Document text:
Noga Arikha: The border between the normal and the pathological is very porous. It's difficult to understand really when pathology starts. Dementia is also a case like this. Her memory was already quite fragile, but we didn't think of her as having dementia, my mother. Then, suddenly, we realized, "Oh, something is wrong." There was a cutting point beyond which we realized, "This is not the normal way to be. Why is she forgetting this?" The question of how-- Memory is not the same thing as self, but without memory, of course, our self is no longer what we think of it as. It is a complex question.
Melissa Harris-Perry: Losing memory disrupts not only the mind of the patient, it also disrupts the relationships, which in so many ways, are built on and sustained by shared memories.
Noga Arikha: The disappearance of the shared memories is a major, major thing. I think that a lot of identity does rely on these shared memories and assumptions. It was also good to remember that there is something that does remain that is shared before that is beyond explicit memory.
Melissa Harris-Perry: Which brings us back to TV mom, Rebecca Pearson, in the final season of This Is Us.
Rebecca Pearson: I'm afraid it's going to be a lot harder on all of you than it will be on me, and I hate knowing that. I hate it.
Melissa Harris-Perry: Rebecca's on to something important here, that the loss of shared memories and stable identity caused by the psychological disruptions of dementia are at least as painful, and perhaps even more so for the families of the patient as they are for the patient themselves.
Noga Arikha: There's an important word called anosognosia, which is the unaware of one's illness. Anosognosia is present in many dementias, particularly in Alzheimer's dementia, which is probably the one my mother had. It's a kind of blessing because it really is. The person is not aware that something has gone wrong. That's another aspect, however, that is very difficult to learn how to live with, in a sense. One has to accept there's an asymmetry of knowledge. I know something's wrong with you, but you don't. That changes the relationship.
The other thing one can do is learn how to be grateful for the lack of awareness that this person seems to have and does have usually.
My mother was really-- Yes, she was blessed and she was actually very happy during that time. She was very creative, in a way, in a sense in her, this kind of absented world, which was still full of emotion, full of affect, full of humor, and full of joy. There was something there. I think it's very important to learn how to see what's in loss can still be a consolation.
Melissa Harris-Perry: The language of the disrupted mind feels somewhat different to me than an attempt to pathologize or to normalize some particular functionings of the mind or of the brain. Can you just walk us through the notion of disruption as perhaps distinct from making a claim towards either normal or pathological.

Problem to work on:
List each thing that, according to the conversation about dementia above, the mother's "absented world" was full of.

Source information:
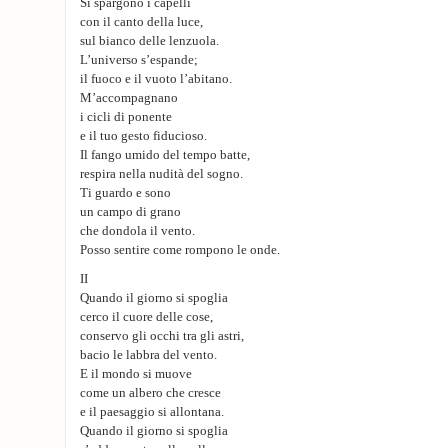
Si spargono i capelli
con il canto della luce,
sul bianco delle lenzuola.
L’universo s’espande;
il fuoco e il vuoto l’abitano.
M’accompagnano
i cicli di ponente
e il tuo gesto fiducioso.
Il fango umido del tempo batte,
respira nella nudità del sogno.
Ti guardo e sono
un campo di grano
che dondola il vento.
Posso sentire come rompono le onde.
II
Quando il giorno si spoglia
cerco il cuore delle cose,
conservo gli occhi tra gli astri,
bacio le labbra del vento.
E il mondo si muove
come un albero che cresce
e il paesaggio si allontana.
Quando il giorno si spoglia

Solution for this problem:
emotion, affect, humor, joy